Do you have any pet peeves?
“Bad drivers, especially the ones who drive side by side on a two-lane street doing under the speed limit. Grrr.”
Person who had the most influence on your curling career. And why?
“My dad Rick. I spent a lot of my youth watching him curl. Shortly after moving from Saskatoon to Kelowna I got to watch him at the 1989 Brier back in Saskatoon and I have wanted to play at the highest level since then. He always supported my curling endeavors without ever pressuring me into the sport.”
First thing on your Bucket List?
“Go on a hot vacation finally!!!”
Favourite pastime between draws at cashspiels?
“After eating, it is a toss-up between napping and reading — exciting, I know.”
Mixed doubles in the Olympics — thumbs up? Thumbs down? And why?
“Thumbs up for the fact that it gets more curling exposure and opportunity to go to the Olympics.

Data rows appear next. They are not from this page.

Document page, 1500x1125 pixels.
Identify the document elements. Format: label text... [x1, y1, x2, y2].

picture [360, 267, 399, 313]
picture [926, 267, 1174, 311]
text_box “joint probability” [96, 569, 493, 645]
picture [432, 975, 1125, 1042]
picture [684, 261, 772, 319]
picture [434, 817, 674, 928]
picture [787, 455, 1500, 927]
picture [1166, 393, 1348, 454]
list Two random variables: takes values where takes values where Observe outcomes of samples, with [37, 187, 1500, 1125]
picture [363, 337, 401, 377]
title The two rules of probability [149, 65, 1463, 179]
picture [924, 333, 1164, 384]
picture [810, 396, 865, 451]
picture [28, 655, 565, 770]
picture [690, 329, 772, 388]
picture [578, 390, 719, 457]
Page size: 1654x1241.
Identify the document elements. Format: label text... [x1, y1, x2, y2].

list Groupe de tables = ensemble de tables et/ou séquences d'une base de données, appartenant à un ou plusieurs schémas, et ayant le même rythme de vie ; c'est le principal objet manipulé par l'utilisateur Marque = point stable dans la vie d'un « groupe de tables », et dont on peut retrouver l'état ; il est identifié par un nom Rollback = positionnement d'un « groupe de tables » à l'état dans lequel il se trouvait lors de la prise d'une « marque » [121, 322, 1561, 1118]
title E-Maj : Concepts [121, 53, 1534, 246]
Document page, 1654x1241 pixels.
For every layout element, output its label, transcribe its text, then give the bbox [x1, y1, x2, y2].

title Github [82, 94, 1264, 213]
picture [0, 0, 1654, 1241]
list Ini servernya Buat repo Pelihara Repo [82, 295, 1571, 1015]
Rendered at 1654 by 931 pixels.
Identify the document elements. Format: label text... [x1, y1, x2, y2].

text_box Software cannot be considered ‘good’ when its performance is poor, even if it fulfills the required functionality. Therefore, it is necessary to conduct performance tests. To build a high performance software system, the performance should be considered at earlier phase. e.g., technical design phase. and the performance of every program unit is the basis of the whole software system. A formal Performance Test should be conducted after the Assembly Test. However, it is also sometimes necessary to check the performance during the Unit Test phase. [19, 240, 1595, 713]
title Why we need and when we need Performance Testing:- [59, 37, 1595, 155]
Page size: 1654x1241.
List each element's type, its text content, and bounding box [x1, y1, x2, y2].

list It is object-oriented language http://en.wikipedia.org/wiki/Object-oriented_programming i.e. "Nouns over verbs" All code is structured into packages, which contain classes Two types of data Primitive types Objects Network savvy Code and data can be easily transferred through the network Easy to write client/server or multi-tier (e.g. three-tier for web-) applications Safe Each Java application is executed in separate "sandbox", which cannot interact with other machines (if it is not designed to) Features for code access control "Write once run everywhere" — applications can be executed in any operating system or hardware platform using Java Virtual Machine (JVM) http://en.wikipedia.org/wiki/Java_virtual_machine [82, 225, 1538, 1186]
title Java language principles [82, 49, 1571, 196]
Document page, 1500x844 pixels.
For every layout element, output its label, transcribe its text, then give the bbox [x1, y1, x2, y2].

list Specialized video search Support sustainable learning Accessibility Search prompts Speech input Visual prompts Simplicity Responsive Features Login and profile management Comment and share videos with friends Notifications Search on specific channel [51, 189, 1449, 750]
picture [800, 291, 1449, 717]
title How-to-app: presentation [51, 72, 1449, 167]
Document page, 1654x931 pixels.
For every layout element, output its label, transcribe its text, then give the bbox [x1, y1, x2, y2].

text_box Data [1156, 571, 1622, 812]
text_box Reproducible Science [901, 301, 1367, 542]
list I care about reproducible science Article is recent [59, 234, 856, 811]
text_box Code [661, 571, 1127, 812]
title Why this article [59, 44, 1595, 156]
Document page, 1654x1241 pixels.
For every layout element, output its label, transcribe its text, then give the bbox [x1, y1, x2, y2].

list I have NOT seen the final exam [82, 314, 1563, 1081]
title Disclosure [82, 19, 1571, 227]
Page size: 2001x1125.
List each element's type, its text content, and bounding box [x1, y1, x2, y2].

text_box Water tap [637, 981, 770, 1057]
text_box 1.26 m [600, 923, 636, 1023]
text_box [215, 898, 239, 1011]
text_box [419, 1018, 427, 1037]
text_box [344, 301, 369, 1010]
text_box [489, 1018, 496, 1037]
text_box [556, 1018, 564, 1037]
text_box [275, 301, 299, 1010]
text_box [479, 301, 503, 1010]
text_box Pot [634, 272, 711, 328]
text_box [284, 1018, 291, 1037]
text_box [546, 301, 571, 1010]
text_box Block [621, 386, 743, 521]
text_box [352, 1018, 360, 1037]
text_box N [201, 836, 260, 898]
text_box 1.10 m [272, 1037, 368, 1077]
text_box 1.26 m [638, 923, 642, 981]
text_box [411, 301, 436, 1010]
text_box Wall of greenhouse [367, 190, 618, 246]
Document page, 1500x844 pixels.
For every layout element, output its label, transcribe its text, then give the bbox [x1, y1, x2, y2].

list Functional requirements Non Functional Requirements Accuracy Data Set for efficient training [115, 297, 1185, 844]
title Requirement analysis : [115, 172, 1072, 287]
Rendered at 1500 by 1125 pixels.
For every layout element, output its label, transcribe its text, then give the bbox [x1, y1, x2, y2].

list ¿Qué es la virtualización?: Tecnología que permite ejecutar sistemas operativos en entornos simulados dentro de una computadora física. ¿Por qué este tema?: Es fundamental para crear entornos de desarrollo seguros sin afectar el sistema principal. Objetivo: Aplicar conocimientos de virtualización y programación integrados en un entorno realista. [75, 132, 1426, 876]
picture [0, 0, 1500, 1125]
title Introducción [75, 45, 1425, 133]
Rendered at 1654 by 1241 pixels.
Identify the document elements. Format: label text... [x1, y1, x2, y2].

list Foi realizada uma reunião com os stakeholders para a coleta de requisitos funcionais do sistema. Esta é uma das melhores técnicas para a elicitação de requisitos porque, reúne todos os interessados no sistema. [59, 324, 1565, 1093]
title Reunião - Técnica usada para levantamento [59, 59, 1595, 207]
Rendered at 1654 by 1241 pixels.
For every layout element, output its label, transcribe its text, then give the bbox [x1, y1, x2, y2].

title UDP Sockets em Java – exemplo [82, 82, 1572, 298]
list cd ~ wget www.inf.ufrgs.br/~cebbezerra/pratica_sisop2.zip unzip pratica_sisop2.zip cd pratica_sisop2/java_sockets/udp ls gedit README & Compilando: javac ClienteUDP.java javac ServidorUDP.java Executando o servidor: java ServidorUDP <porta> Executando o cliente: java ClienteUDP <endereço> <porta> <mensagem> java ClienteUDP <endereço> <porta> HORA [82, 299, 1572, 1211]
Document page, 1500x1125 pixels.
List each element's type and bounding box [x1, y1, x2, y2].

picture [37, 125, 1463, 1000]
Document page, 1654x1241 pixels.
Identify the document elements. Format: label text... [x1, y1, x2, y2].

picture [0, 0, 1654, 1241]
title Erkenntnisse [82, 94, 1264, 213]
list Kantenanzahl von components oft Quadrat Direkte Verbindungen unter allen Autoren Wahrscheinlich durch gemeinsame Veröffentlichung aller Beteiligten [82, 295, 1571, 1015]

I have never tried it but I think it looks kinda goofy with having to get up and sweep your own rock, so why not just full squad mixed?”
One thing most people don’t know about you?
“I am very competitive — so much so that I quit golf at one point when my little sister starting beating me (in fairness she was pretty darn good and did end up with a full-ride scholarship in the U.S.)”
Your ideal shot to win an Olympic gold medal:
“As a third, I guess I am most likely to be in the house calling line for Jim’s draw to the button. If I am throwing a shot for the win as a third, it is a double-takeout to run the opposition out of rocks.”